Gestapo head got away with murder due to status as CIA asset

Franz Josef Huber was the head of the Austrian Gestapo and partnered with Adolf Eichmann on the transfer of tens of thousands of Jews to concentration camps.

By Lauren Marcus, World Israel News

A high-ranking Nazi and former Gestapo head responsible for deporting tens of thousands of Jews was never tried for war crimes because he served as an intelligence asset for the CIA during World War II, a report from the New York Times revealed this week.

Franz Josef Huber was the head of the Austrian Gestapo, Hitler’s secret police force, and partnered with Adolf Eichmann on the transfer of tens of thousands of Jews to concentration camps. Eichmann was later tried and executed in Israel for his role as a central architect of the Holocaust.

But unlike Eichmann, Huber was never held responsible for his crimes. While scores of other Nazis fled to South America and lived under assumed names, Huber continued to live in his hometown of Munich until his death in 1975 and never hid his identity.

Although Huber was identified as a war criminal by U.S. military intelligence and arrested in Vienna in 1945, American senior intelligence officials felt that he was uniquely positioned to provide information about communist activity in East Germany and the Eastern Bloc.

After two years in custody, the U.S. military released Huber. Soon after, he was recruited to the German intelligence agency, the BND.

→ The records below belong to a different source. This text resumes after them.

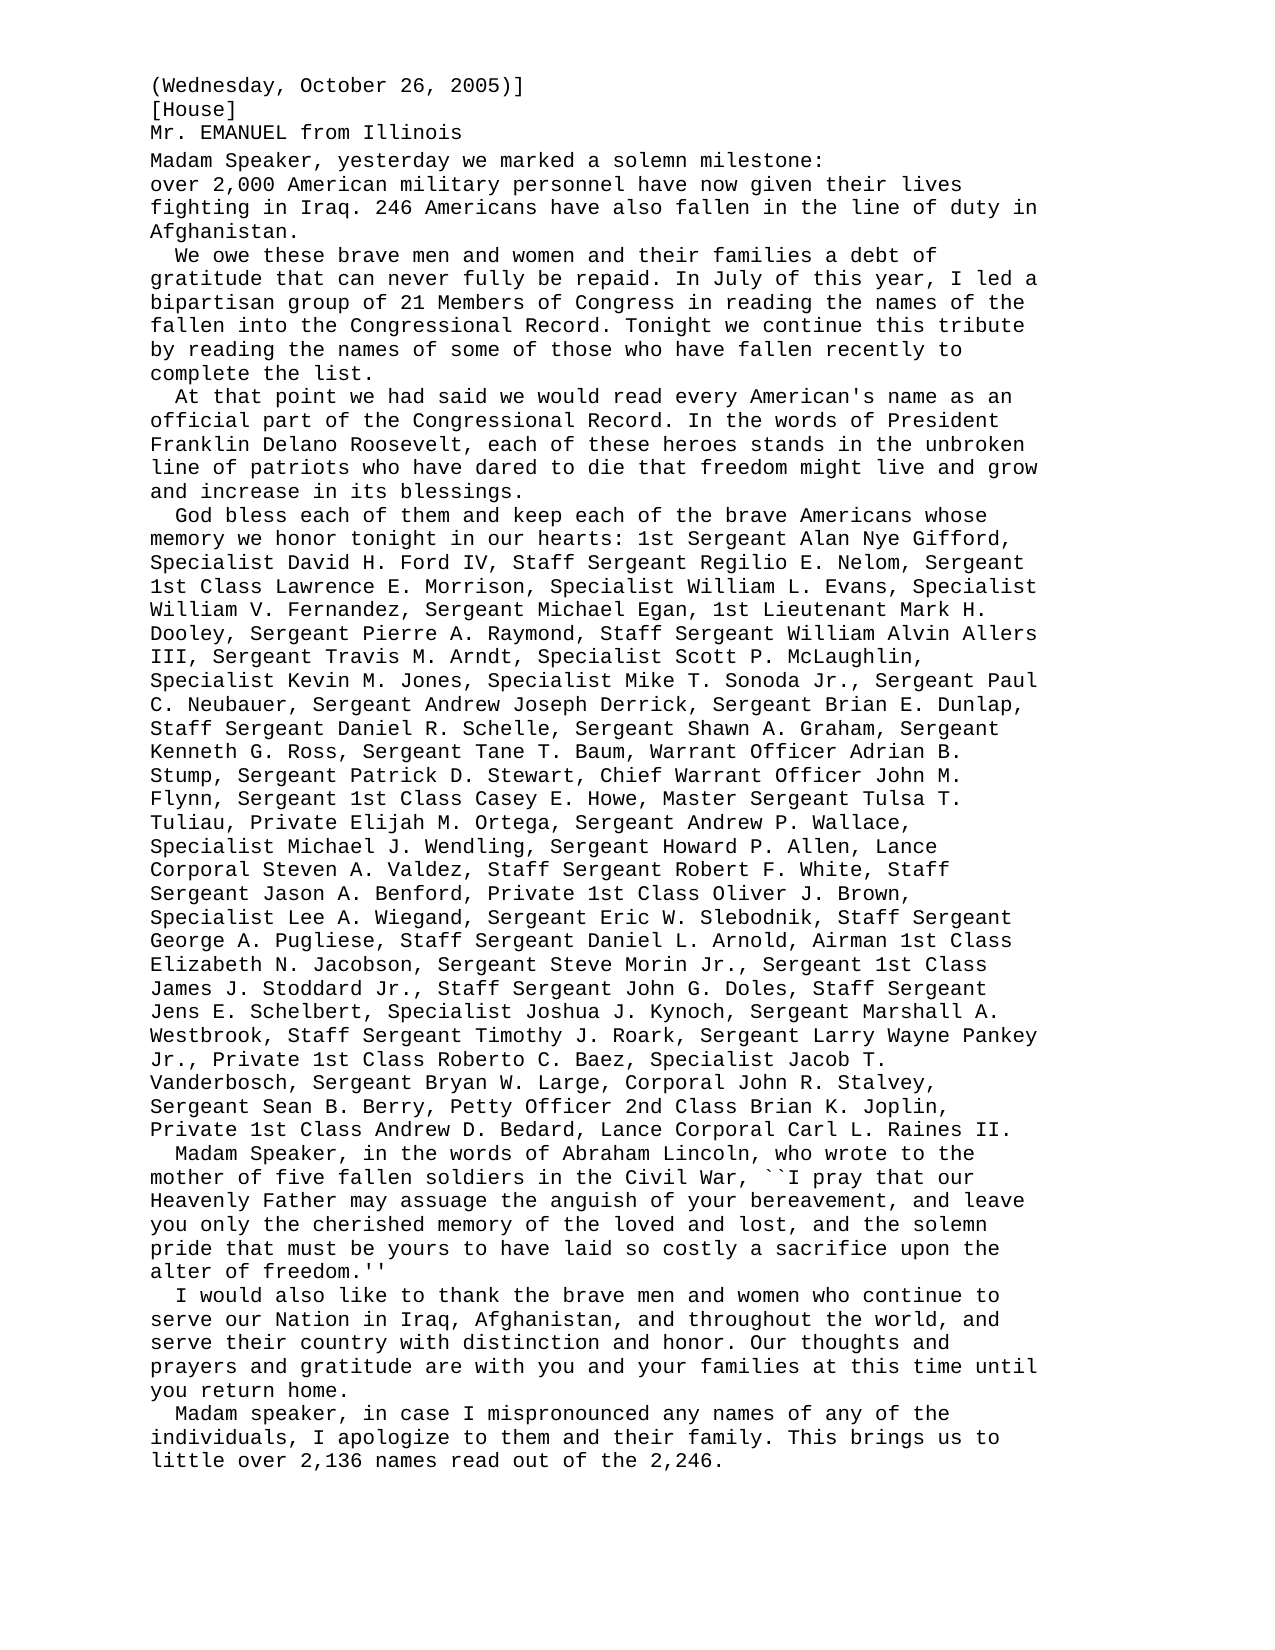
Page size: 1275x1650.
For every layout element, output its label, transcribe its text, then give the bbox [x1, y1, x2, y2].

text George A. Pugliese, Staff Sergeant Daniel L. Arnold, Airman 1st Class [150, 930, 1125, 954]
text alter of freedom.'' [150, 1261, 1125, 1285]
text I would also like to thank the brave men and women who continue to [150, 1285, 1125, 1309]
text pride that must be yours to have laid so costly a sacrifice upon the [150, 1238, 1125, 1261]
text by reading the names of some of those who have fallen recently to [150, 339, 1125, 363]
text Sergeant Sean B. Berry, Petty Officer 2nd Class Brian K. Joplin, [150, 1096, 1125, 1119]
text Flynn, Sergeant 1st Class Casey E. Howe, Master Sergeant Tulsa T. [150, 788, 1125, 812]
text serve our Nation in Iraq, Afghanistan, and throughout the world, and [150, 1309, 1125, 1332]
text you only the cherished memory of the loved and lost, and the solemn [150, 1214, 1125, 1238]
text and increase in its blessings. [150, 481, 1125, 505]
text Specialist Lee A. Wiegand, Sergeant Eric W. Slebodnik, Staff Sergeant [150, 907, 1125, 930]
text At that point we had said we would read every American's name as an [150, 386, 1125, 410]
text Madam speaker, in case I mispronounced any names of any of the [150, 1403, 1125, 1427]
text Specialist David H. Ford IV, Staff Sergeant Regilio E. Nelom, Sergeant [150, 552, 1125, 576]
text you return home. [150, 1379, 1125, 1403]
text Vanderbosch, Sergeant Bryan W. Large, Corporal John R. Stalvey, [150, 1072, 1125, 1096]
text little over 2,136 names read out of the 2,246. [150, 1451, 1125, 1474]
text Dooley, Sergeant Pierre A. Raymond, Staff Sergeant William Alvin Allers [150, 623, 1125, 647]
text Westbrook, Staff Sergeant Timothy J. Roark, Sergeant Larry Wayne Pankey [150, 1025, 1125, 1048]
text individuals, I apologize to them and their family. This brings us to [150, 1427, 1125, 1451]
text 1st Class Lawrence E. Morrison, Specialist William L. Evans, Specialist [150, 576, 1125, 599]
text Elizabeth N. Jacobson, Sergeant Steve Morin Jr., Sergeant 1st Class [150, 954, 1125, 978]
text prayers and gratitude are with you and your families at this time until [150, 1356, 1125, 1379]
text Jens E. Schelbert, Specialist Joshua J. Kynoch, Sergeant Marshall A. [150, 1001, 1125, 1025]
text Afghanistan. [150, 221, 1125, 244]
text III, Sergeant Travis M. Arndt, Specialist Scott P. McLaughlin, [150, 647, 1125, 670]
text Heavenly Father may assuage the anguish of your bereavement, and leave [150, 1190, 1125, 1214]
text bipartisan group of 21 Members of Congress in reading the names of the [150, 292, 1125, 316]
text mother of five fallen soldiers in the Civil War, ``I pray that our [150, 1167, 1125, 1190]
text Madam Speaker, in the words of Abraham Lincoln, who wrote to the [150, 1143, 1125, 1167]
text Sergeant Jason A. Benford, Private 1st Class Oliver J. Brown, [150, 883, 1125, 907]
text James J. Stoddard Jr., Staff Sergeant John G. Doles, Staff Sergeant [150, 978, 1125, 1001]
text Jr., Private 1st Class Roberto C. Baez, Specialist Jacob T. [150, 1048, 1125, 1072]
text C. Neubauer, Sergeant Andrew Joseph Derrick, Sergeant Brian E. Dunlap, [150, 694, 1125, 717]
text serve their country with distinction and honor. Our thoughts and [150, 1332, 1125, 1356]
text fallen into the Congressional Record. Tonight we continue this tribute [150, 316, 1125, 339]
text Madam Speaker, yesterday we marked a solemn milestone: [150, 150, 1125, 174]
text over 2,000 American military personnel have now given their lives [150, 174, 1125, 197]
text Corporal Steven A. Valdez, Staff Sergeant Robert F. White, Staff [150, 859, 1125, 883]
text Stump, Sergeant Patrick D. Stewart, Chief Warrant Officer John M. [150, 765, 1125, 788]
text We owe these brave men and women and their families a debt of [150, 244, 1125, 268]
text Specialist Michael J. Wendling, Sergeant Howard P. Allen, Lance [150, 836, 1125, 859]
text complete the list. [150, 363, 1125, 386]
text Kenneth G. Ross, Sergeant Tane T. Baum, Warrant Officer Adrian B. [150, 741, 1125, 765]
text line of patriots who have dared to die that freedom might live and grow [150, 457, 1125, 481]
text Staff Sergeant Daniel R. Schelle, Sergeant Shawn A. Graham, Sergeant [150, 717, 1125, 741]
text William V. Fernandez, Sergeant Michael Egan, 1st Lieutenant Mark H. [150, 599, 1125, 623]
text Tuliau, Private Elijah M. Ortega, Sergeant Andrew P. Wallace, [150, 812, 1125, 836]
text gratitude that can never fully be repaid. In July of this year, I led a [150, 268, 1125, 292]
text Franklin Delano Roosevelt, each of these heroes stands in the unbroken [150, 434, 1125, 457]
text Private 1st Class Andrew D. Bedard, Lance Corporal Carl L. Raines II. [150, 1119, 1125, 1143]
text memory we honor tonight in our hearts: 1st Sergeant Alan Nye Gifford, [150, 528, 1125, 552]
text official part of the Congressional Record. In the words of President [150, 410, 1125, 434]
text God bless each of them and keep each of the brave Americans whose [150, 505, 1125, 528]
text fighting in Iraq. 246 Americans have also fallen in the line of duty in [150, 197, 1125, 221]
text Specialist Kevin M. Jones, Specialist Mike T. Sonoda Jr., Sergeant Paul [150, 670, 1125, 694]
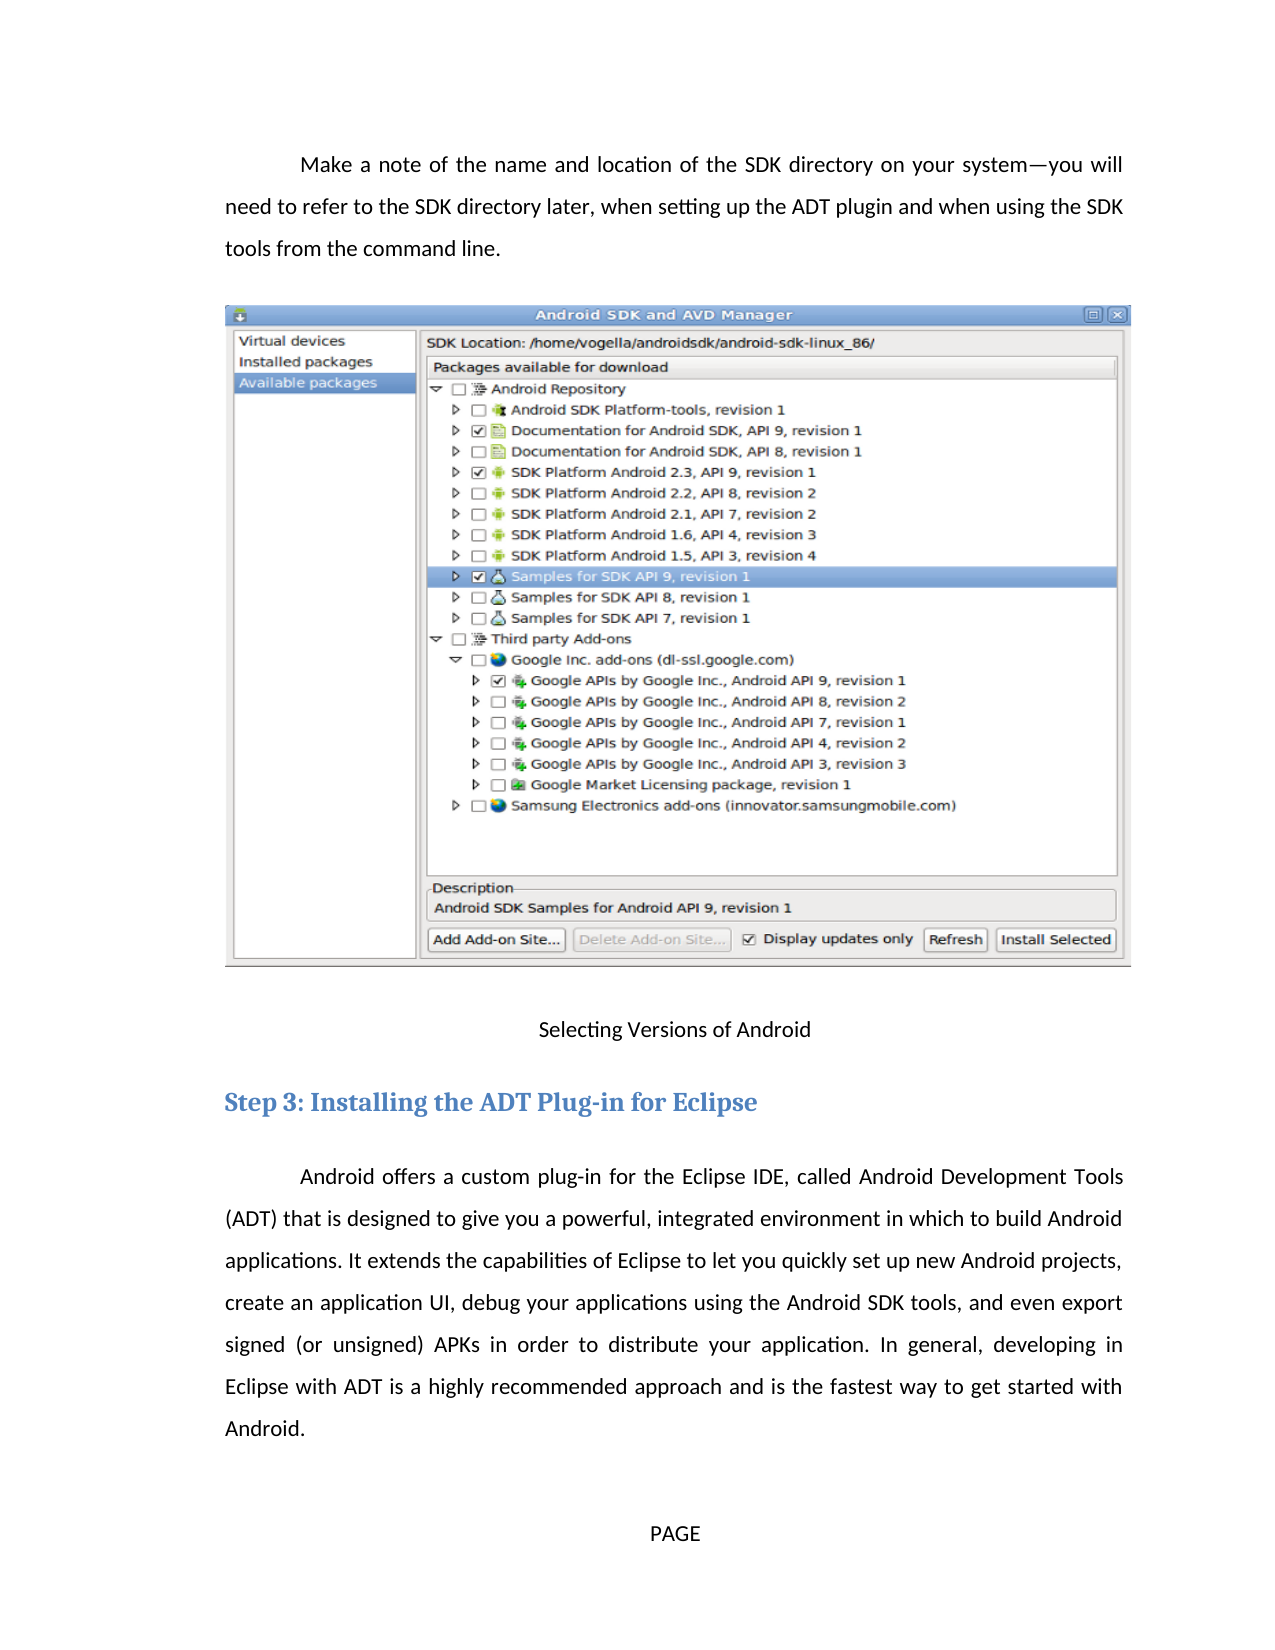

An internal CIA memo from 1953 obtained by the Times confirmed that senior security officials knew about Huber’s background but chose to ignore it because of his value as an intelligence asset.

“Although we are by no means unmindful of the dangers involved in playing around with a Gestapo general,” the memo states, “we also believe, on the basis of the information now in our possession, that Huber might be profitably used by this organization.”

With extensive connections throughout Austria, American intelligence believed that Huber could provide critical information and could even potentially recruit Soviet agents who’d work with the West.

“Austria was, at the time, a major front line of the Cold War,” Prof. Shlomo Shapiro of Bar-Ilan University told the Times.

“Western intelligence services struggled to recruit reliable anti-communist contacts and did not inquire too closely at the past of people they thought would serve them well,” he said.

Both the German and American governments helped block Austrian extradition requests for Huber. As the Cold War heated up, both governments apparently thought Huber’s role as an asset in the war against communism was more important than his previous participation in war crimes.

In 1964, fearing that Huber’s past would come to light, the BND decided that it was “no longer conceivable” to retain Huber, as the revelation about his Nazi activities could “endanger the service.”

Huber took early retirement and, according to the Times, received a German government pension until his death.

The Times reported that the CIA and BND declined to comment on the story.